Washington, United States—The Federal Reserve has lent US banks nearly $12 billion under a new one-year lending program unveiled Sunday, as authorities moved to ease stress on the financial system after Silicon Valley Bank’s collapse.
The total outstanding amount of all advances under the Bank Term Funding Program reached $11.9 billion by Wednesday, the US central bank announced in a statement on Thursday.
The Fed had unveiled the scheme alongside the Treasury and the Federal Deposit Insurance Corporation on Sunday night, as authorities looked to prevent other banks from running into the liquidity issues that ultimately doomed California’s SVB.

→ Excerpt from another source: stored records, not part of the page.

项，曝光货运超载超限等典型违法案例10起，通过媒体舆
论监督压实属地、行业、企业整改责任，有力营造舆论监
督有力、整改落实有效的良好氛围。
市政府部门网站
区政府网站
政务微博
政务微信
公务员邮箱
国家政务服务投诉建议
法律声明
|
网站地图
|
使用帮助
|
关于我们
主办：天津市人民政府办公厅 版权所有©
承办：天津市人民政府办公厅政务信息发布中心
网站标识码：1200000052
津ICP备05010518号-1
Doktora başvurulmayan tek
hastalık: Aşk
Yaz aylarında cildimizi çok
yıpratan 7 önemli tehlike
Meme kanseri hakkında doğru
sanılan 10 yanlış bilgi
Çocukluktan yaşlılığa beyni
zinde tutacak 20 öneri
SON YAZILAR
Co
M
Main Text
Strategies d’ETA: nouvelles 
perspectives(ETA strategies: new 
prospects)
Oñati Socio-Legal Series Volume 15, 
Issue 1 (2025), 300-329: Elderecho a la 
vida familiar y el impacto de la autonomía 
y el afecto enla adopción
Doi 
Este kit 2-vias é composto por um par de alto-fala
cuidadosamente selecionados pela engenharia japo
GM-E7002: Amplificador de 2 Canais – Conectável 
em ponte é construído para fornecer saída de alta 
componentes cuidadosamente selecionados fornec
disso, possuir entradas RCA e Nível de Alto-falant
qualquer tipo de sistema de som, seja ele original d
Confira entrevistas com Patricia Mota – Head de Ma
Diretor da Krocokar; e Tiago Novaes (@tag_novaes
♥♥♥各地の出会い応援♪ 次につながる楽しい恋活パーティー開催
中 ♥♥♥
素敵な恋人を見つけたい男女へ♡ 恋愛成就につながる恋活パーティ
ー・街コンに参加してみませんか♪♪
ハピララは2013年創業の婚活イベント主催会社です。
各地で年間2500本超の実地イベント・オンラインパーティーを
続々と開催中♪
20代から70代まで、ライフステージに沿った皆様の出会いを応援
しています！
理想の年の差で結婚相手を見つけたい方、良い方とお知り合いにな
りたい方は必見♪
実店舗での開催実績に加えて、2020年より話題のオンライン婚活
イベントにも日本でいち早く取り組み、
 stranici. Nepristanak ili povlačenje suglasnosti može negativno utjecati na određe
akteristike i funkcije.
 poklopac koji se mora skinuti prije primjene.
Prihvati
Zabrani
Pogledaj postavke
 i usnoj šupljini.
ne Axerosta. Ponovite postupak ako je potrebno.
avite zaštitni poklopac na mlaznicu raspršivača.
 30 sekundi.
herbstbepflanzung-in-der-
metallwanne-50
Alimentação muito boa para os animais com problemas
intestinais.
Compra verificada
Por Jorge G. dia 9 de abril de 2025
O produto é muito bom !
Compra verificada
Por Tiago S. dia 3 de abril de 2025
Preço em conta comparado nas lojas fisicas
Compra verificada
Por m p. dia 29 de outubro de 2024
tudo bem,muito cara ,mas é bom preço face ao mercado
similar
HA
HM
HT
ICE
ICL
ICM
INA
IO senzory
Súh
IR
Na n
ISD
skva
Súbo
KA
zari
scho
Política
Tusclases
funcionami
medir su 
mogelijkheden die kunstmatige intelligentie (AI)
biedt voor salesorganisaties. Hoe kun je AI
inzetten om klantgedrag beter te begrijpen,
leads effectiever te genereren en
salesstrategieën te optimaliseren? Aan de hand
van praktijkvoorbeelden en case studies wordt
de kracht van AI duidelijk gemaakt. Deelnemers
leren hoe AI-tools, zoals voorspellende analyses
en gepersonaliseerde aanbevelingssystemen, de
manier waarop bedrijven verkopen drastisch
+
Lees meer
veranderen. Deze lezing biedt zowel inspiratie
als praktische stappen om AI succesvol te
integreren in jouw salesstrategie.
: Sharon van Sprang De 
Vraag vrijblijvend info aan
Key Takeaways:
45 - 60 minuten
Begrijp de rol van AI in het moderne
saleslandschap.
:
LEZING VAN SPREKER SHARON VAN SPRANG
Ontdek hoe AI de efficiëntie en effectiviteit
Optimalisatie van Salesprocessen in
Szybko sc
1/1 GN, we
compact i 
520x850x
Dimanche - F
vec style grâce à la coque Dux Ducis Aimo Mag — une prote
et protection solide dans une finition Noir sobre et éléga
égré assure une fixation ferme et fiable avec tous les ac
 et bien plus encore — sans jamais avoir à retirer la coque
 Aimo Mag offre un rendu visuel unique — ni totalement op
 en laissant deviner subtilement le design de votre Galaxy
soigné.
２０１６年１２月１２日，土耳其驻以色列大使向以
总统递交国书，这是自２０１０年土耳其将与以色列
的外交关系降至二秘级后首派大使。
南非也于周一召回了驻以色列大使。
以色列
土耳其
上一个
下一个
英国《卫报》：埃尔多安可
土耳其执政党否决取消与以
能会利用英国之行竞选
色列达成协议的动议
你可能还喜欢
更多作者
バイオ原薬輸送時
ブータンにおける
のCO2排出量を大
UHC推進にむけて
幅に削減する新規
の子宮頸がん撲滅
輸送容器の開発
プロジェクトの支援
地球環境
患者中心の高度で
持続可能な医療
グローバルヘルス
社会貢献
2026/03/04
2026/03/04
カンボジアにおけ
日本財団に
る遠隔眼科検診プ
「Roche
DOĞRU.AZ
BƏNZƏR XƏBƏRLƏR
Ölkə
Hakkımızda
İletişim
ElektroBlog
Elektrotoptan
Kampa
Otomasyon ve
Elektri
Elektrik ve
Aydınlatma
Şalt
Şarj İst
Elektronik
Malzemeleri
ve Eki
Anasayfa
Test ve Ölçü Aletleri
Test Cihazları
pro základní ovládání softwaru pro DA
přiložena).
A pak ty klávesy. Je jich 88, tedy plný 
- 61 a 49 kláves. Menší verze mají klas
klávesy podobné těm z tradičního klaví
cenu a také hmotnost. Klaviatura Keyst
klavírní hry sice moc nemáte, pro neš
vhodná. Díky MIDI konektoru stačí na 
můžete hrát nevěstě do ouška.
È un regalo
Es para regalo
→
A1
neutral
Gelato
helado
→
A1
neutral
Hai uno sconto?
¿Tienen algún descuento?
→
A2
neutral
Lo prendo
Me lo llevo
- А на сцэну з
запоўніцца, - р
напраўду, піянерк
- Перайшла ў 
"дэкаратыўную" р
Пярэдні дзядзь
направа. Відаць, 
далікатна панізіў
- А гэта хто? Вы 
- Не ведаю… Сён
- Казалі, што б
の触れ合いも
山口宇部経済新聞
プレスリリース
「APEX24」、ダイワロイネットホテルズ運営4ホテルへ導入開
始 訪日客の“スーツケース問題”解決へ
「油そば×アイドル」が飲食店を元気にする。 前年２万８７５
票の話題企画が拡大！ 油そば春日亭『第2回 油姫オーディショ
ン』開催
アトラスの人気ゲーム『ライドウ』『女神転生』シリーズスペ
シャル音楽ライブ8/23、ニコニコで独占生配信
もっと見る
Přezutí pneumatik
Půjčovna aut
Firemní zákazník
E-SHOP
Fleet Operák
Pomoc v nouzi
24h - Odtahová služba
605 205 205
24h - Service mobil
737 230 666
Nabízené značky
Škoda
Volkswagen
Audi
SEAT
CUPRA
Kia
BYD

The new liquidity facility made additional funding available “to help assure banks have the ability to meet the needs of all their depositors,” the statement read.
According to data made available Thursday, the Fed drew an additional $152 billion in short-term borrowing for banks from its standing loan window, the traditional liquidity backstop for lenders, a dramatic increase against the roughly $5 billion from the previous week.
And with the seizure of failed SVB and Signature Bank—a second regional-size lender that collapsed at the weekend—an additional $142.8 billion was poured into the bridge banks created by regulators for the two collapsed entities, pushing the Fed’s balance sheet up by about $300 billion in the past week. AFP
US authorities moved swiftly to protect depositors at SVB and Signature Bank as they saw “serious risk of contagion” that could have triggered runs on many banks, Treasury Secretary Janet Yellen told senators in Congress on Thursday.
In the days since SVB’s failure, a number of regional lenders led by First Republic Bank have seen their share prices plummet on concerns about their long-term financial health.
But markets responded positively after consortium of 11 of America’s biggest banks — including Bank of America, Goldman Sachs and JPMorgan Chase — announced Thursday that they were depositing $30 billion into First Republic.
The group said in a statement that their actions reflect “confidence in the country’s banking system.”